Na reportagem de campo realizada por
Agostine, três relatos ilustram muito bem o que vem ocorrendo na base do
mercado de trabalho brasileiro. Uma jovem de 31 anos foi estimulada pelo pastor
a trocar o emprego com carteira assinada para empreender na própria comunidade,
abrindo uma loja de bijuterias.

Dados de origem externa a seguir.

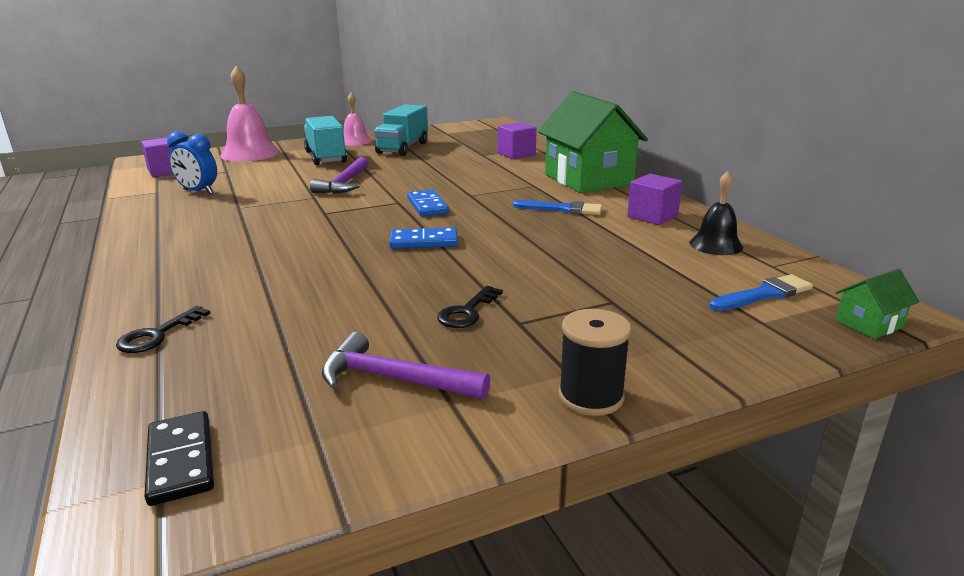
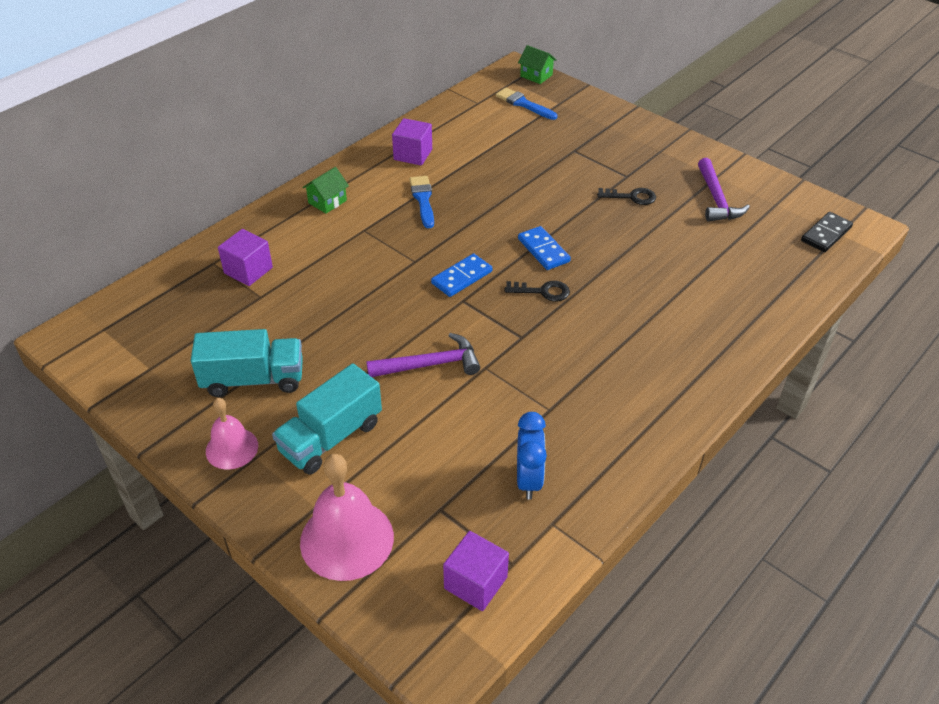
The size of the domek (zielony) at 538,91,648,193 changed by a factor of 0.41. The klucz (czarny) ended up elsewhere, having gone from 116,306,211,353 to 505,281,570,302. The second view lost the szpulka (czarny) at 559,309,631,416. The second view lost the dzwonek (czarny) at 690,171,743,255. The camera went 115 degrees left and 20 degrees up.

Já o ex-empregado de uma padaria, 49 anos,
começou a atuar como motorista de aplicativo para complementar a renda e logo
chegou à conclusão que “CLT é bom, mas às vezes o patrão não dá o valor ao seu
trabalho”. A migração de celetista para uberizado teve consequências em termos
de renda (“hoje não trabalho menos, mas ganho mais”), mas também em qualidade
de vida: ele não precisa mais perder três horas diárias na locomoção para o
antigo emprego, além de não ser mais obrigado a trabalhar nos finais de semana.

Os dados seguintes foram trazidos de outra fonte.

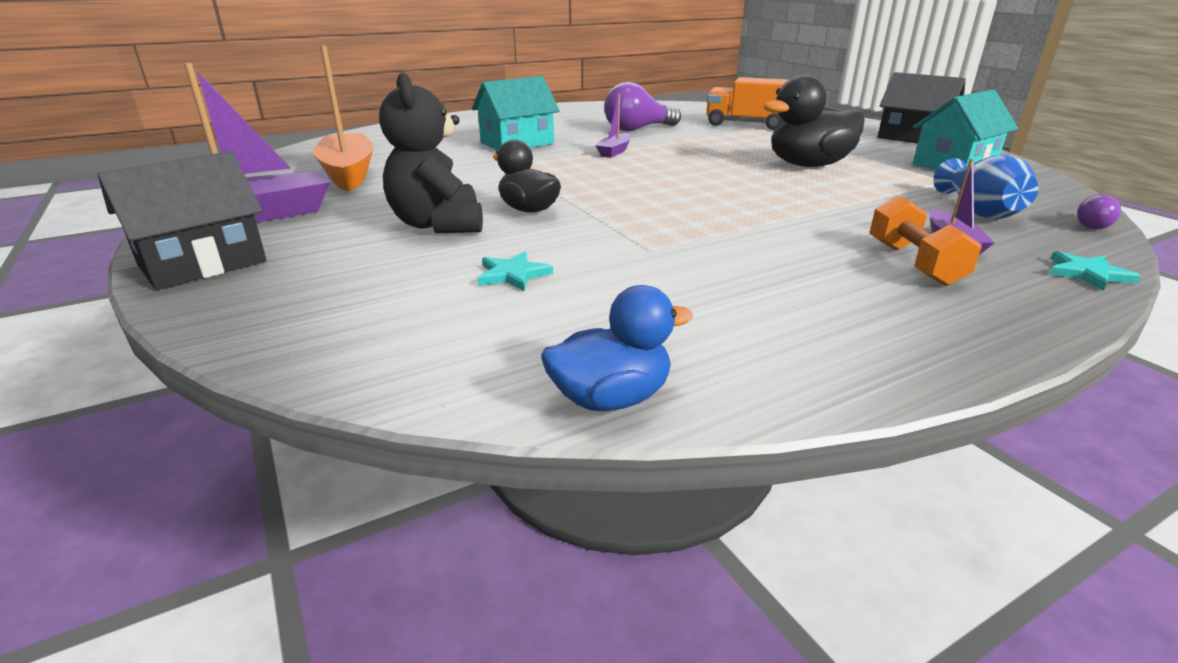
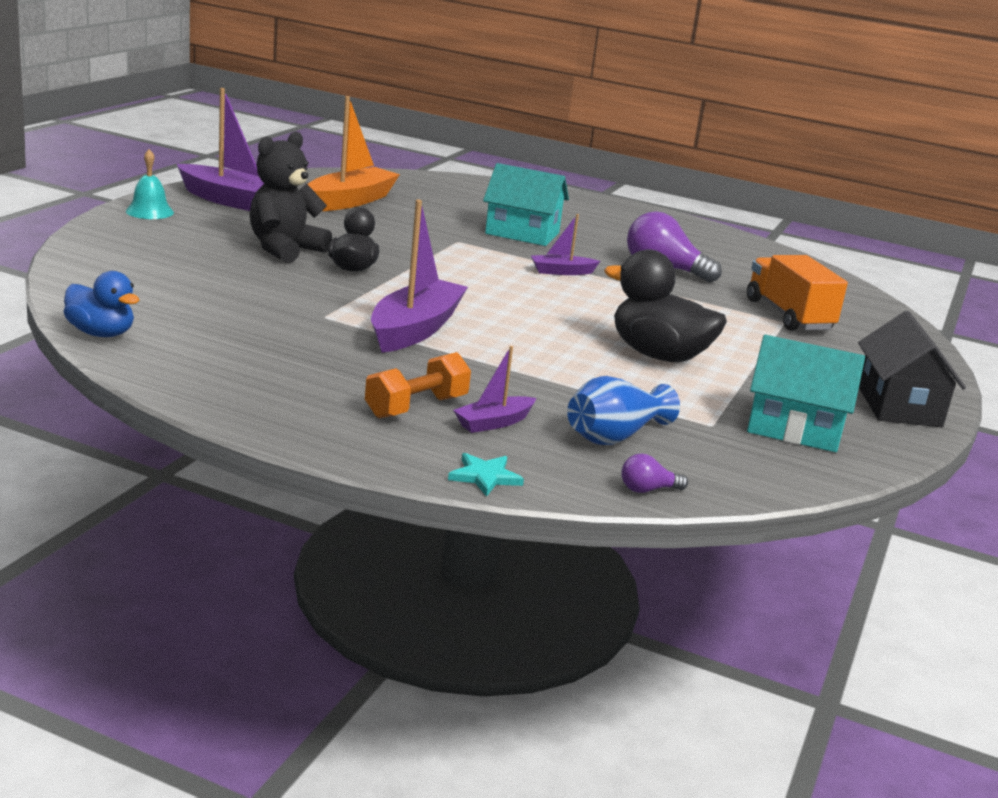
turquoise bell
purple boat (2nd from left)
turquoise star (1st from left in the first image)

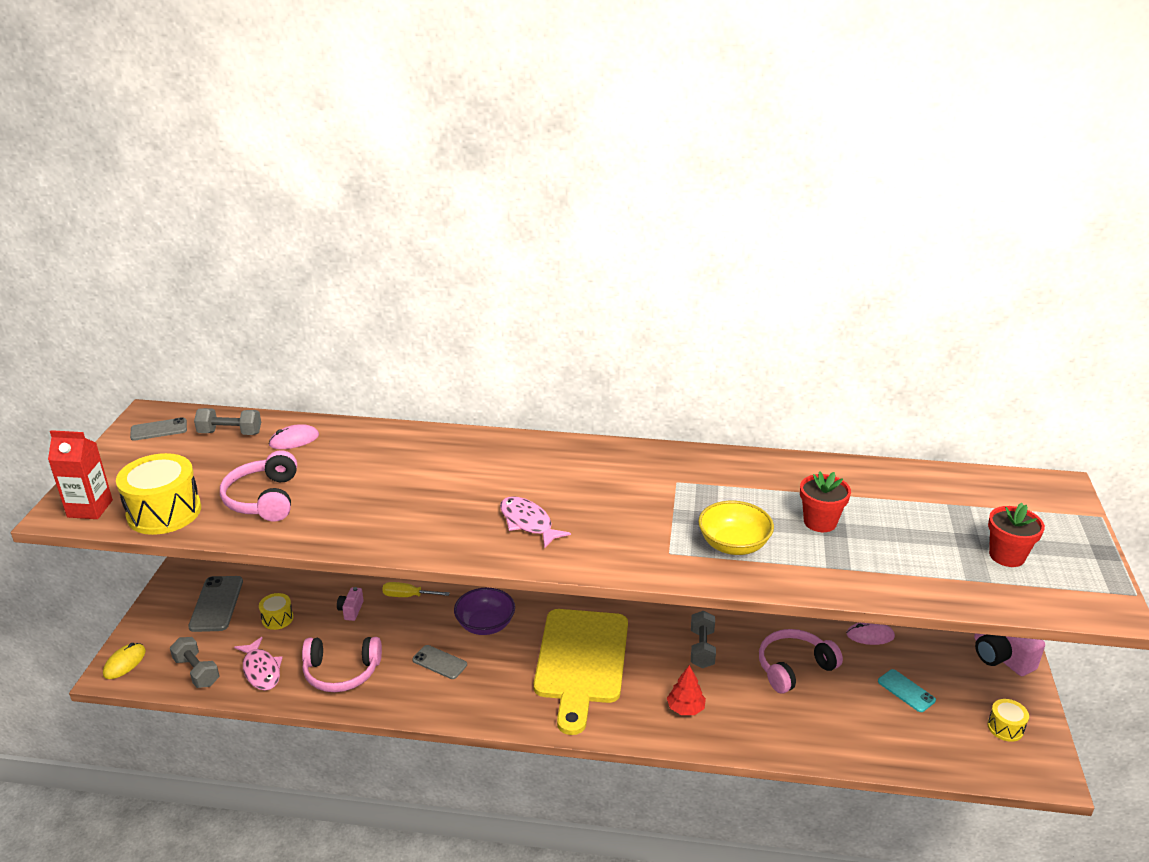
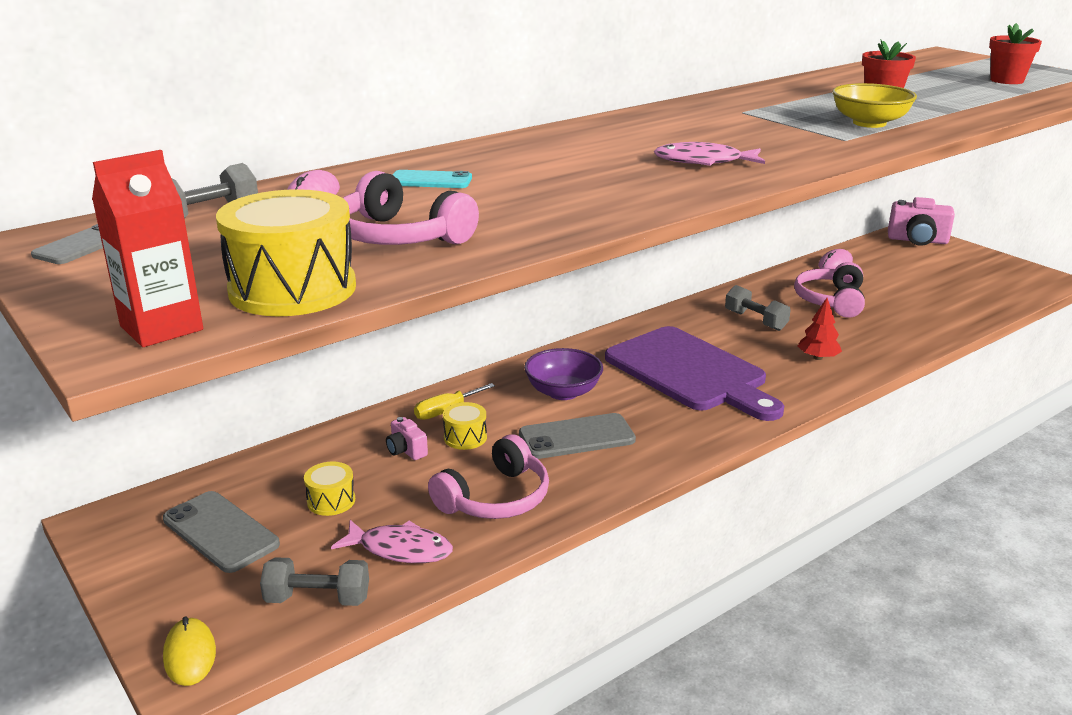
turquoise phone
yellow drum (3rd from left)
grey phone (3rd from left)
purple cutting board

Essa percepção é compartilhada por outra
jovem, de apenas 21 anos, que reconhece que os amigos de mesma faixa etária não
titubeiam em pedir demissão, mesmo quando contratados por grandes empresas: “Já
se foi o tempo de aguentar qualquer coisa para sustentar a família, tem que ter
saúde mental também”.
De volta à Pnad, os dados generalizam para o
Brasil a realidade das Samantas, Antônios e Raissas. De 2019 pra cá, o número
de trabalhadores por conta própria com CNPJ (os MEIs) cresceu 43,3% e os
vínculos sem carteira assinada no setor privado subiram 21%, enquanto as vagas
de domésticas “fichadas” reduziram 22%. Mesmo no grupo de trabalhadores formais
privados, que expandiu expressivos 19,8% nos últimos seis anos, estudos apontam
que a rotatividade da mão de obra se ampliou de forma considerável.
E aqui chegamos à escala 6x1. No seu
pronunciamento sobre o Dia dos Trabalhadores, Lula deu a primeira sinalização
enfática de que pretende levar adiante a discussão sobre uma possível redução
na carga de 44 horas semanais.
Apegados ao curto-prazismo e a um modelo de
gestão que converte pessoas em insumo, boa parte dos executivos e empresários
ainda não se deu conta de que os trabalhadores brasileiros demandam maior
flexibilidade de horário, valorizam mais a saúde mental do que um acréscimo de
algumas dezenas de reais no contracheque e esperam ser tratados com respeito.
Estar atento às transformações sociais é fundamental para a sobrevivência dos negócios. Em vez de reclamar da escassez de mão de obra, lideranças do setor privado deveriam oferecer melhores de condições de trabalho. O fim da escala 6x1 pode ser um ótimo começo.